Lo que aprendí

Son las once de la mañana de un lunes. Aprendí que a las once de la mañana de un lunes, las personas de bien están sentadas en una oficina o detrás de un mostrador, criando hijos o enseñando matemáticas o historia a un grupo de adolescentes o, mejor aún, de universitarios.

Aprendí que es necesario tener una nómina, una hipoteca y un puesto fijo en alguna parte para poder dormir tranquila. Que el descanso se toma en agosto y en las fiestas de guardar. Que el festejo siempre es breve y moderado y viene después de algo llamado éxito.

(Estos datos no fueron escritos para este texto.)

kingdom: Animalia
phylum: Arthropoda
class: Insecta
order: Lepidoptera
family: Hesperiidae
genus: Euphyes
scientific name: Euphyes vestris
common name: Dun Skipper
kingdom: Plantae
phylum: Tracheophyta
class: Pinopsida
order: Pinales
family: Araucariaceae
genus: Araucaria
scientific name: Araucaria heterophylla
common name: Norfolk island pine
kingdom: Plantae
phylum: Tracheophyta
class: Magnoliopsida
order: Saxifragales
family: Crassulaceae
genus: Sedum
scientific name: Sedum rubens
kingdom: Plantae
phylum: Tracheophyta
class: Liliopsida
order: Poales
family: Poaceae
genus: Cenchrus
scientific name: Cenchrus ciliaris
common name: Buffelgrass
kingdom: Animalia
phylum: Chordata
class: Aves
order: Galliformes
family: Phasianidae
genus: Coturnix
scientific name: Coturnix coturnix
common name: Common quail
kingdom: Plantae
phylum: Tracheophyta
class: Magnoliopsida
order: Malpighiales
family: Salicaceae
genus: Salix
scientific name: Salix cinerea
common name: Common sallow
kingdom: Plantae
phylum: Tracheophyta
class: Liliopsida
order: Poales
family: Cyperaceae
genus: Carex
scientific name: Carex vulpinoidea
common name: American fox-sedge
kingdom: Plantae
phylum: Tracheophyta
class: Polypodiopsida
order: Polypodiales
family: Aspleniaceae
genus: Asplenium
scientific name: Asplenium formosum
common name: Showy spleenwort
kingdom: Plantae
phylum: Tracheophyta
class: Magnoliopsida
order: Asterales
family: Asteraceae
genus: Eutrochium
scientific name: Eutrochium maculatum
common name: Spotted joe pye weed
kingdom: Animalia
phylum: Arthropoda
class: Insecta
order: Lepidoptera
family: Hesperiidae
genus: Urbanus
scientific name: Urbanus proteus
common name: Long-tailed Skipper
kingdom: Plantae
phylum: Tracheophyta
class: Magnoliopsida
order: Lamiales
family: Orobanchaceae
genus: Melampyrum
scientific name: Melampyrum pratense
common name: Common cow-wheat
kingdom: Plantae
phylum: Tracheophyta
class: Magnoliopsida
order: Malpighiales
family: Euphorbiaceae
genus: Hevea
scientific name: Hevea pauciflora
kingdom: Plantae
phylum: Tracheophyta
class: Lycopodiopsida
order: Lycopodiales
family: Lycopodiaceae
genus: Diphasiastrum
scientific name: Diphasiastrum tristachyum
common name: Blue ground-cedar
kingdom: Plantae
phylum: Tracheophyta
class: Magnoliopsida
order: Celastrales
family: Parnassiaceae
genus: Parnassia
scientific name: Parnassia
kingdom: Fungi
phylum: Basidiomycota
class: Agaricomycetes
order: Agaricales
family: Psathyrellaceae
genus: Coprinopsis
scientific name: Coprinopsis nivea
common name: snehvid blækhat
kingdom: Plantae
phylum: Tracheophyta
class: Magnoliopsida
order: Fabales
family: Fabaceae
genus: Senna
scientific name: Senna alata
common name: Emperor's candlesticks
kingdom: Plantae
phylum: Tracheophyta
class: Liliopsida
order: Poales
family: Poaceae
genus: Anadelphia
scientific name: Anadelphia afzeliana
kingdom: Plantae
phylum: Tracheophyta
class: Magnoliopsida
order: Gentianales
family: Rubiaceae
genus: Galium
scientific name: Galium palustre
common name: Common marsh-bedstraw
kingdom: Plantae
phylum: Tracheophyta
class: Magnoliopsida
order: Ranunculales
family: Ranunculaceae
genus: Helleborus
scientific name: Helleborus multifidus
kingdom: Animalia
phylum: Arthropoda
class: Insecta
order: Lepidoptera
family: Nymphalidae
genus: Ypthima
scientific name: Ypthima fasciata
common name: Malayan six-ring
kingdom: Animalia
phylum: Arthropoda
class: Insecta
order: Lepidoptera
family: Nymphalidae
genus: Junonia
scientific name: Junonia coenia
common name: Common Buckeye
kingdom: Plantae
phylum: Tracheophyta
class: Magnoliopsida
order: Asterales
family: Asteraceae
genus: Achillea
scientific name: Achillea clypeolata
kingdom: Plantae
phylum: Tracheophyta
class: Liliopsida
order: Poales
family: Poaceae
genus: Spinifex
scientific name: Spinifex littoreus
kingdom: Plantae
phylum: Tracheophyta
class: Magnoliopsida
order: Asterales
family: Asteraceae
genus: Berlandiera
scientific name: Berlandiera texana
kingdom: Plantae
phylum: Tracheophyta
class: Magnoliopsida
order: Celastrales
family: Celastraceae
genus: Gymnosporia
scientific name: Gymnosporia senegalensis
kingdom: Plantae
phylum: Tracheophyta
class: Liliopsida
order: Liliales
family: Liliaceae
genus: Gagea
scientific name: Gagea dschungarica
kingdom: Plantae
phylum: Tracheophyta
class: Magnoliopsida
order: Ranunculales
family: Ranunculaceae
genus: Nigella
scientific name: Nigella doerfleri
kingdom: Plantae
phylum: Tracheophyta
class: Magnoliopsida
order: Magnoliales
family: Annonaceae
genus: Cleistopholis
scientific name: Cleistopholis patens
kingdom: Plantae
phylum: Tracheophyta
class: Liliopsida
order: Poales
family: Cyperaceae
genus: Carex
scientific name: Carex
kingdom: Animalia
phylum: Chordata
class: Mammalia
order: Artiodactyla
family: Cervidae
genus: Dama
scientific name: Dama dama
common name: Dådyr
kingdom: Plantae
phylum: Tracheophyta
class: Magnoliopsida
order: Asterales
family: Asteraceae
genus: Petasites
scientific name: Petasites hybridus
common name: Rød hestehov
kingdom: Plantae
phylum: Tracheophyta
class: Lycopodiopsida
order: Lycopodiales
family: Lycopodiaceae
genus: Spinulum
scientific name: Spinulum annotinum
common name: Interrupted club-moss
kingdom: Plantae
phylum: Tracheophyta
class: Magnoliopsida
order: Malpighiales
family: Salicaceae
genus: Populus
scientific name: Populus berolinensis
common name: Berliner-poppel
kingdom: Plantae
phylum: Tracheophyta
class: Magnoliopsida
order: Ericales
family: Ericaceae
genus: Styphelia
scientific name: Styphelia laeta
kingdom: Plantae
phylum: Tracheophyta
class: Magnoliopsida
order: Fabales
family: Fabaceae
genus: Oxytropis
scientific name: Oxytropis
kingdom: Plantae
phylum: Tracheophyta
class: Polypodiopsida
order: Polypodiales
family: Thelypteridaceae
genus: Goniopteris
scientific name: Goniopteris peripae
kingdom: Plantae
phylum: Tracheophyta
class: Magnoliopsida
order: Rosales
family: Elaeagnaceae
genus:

Que el éxito lo conceden otros, esos otros que conocen bien los parámetros de mi valía y tienen mejores razones que las que yo guardo, escondidas, al fondo de mis cajones. Aprendí que es bueno estudiar mucho y levantarse temprano. Que la cama se hace por la mañana y los platos se friegan después de comer. Que la casa ha de estar limpia y la ropa sin remiendos.

Aprendí lo que es el marxismo, el ecologismo y el feminismo, y muchos otros ismos que ya no recuerdo. Que el capitalismo es perverso. Que tener dinero es de burguesas; que no tenerlo es de fracasadas. Y que dedicarse al arte, a la literatura o a la música —esas ensoñaciones sin consistencia— es un privilegio de las hijas de los burgueses o una maldición de las fracasadas.

Aprendí que la mujer libre es aquella que puede hacer lo que hacen los hombres. Que la mujer bella es la que acapara las miradas de quienes la rodean. Que la mujer afortunada es la que ha escapado de su corazón.

Aprendí también que el amor viene acompañado de música de violines y fundidos en negro. Que, cuando los violines dejan de escucharse, hay que encender todas las alarmas. Que la soledad equivale a la desolación. Que hay que darse prisa por llegar a alguna parte.

Aprendí a hablar y a rezar; a leer, a competir, a contar, a comparar. A dibujar princesas y grandes soles amarillos. A posar para las fotografías. A ser obediente. A sonreír sin ganas. A nadar. A hacer el saludo al sol. A tener mucho miedo y ocultarlo con destreza. A apretar los dientes. A decir “no pasa nada”. A guardar silencio. A simpatizar con las víctimas y juzgar a los verdugos. A amar los pájaros. A identificar los árboles y recolectar sus frutos. A reconocer el norte y perderlo mil veces. A protegerme de la lluvia. A coser botones, a tejer bufandas, a escribir largas cartas con letra bien torneada.

Aprendí la constancia y el esfuerzo y el rostro perfumado del placer. Aprendí a dudar y a repetir lecciones. A coleccionar títulos. A sentirme inadecuada. A criticar. A ser exigente. A desconfiar y al mismo tiempo poner siempre la otra mejilla. A perdonar y nunca olvidar los agravios. A ser orgullosa. A llorar a escondidas y a omitir el enfado. A culpar y a sentirme culpable. A ignorar el dolor. A esperar las respuestas y convencerme de que no hay para mí respuestas posibles.

Aprendí que la vida es corta y la muerte muy larga.

Que me queda mucho por aprender.

Pero sobre todo mucho, mucho más, por olvidar.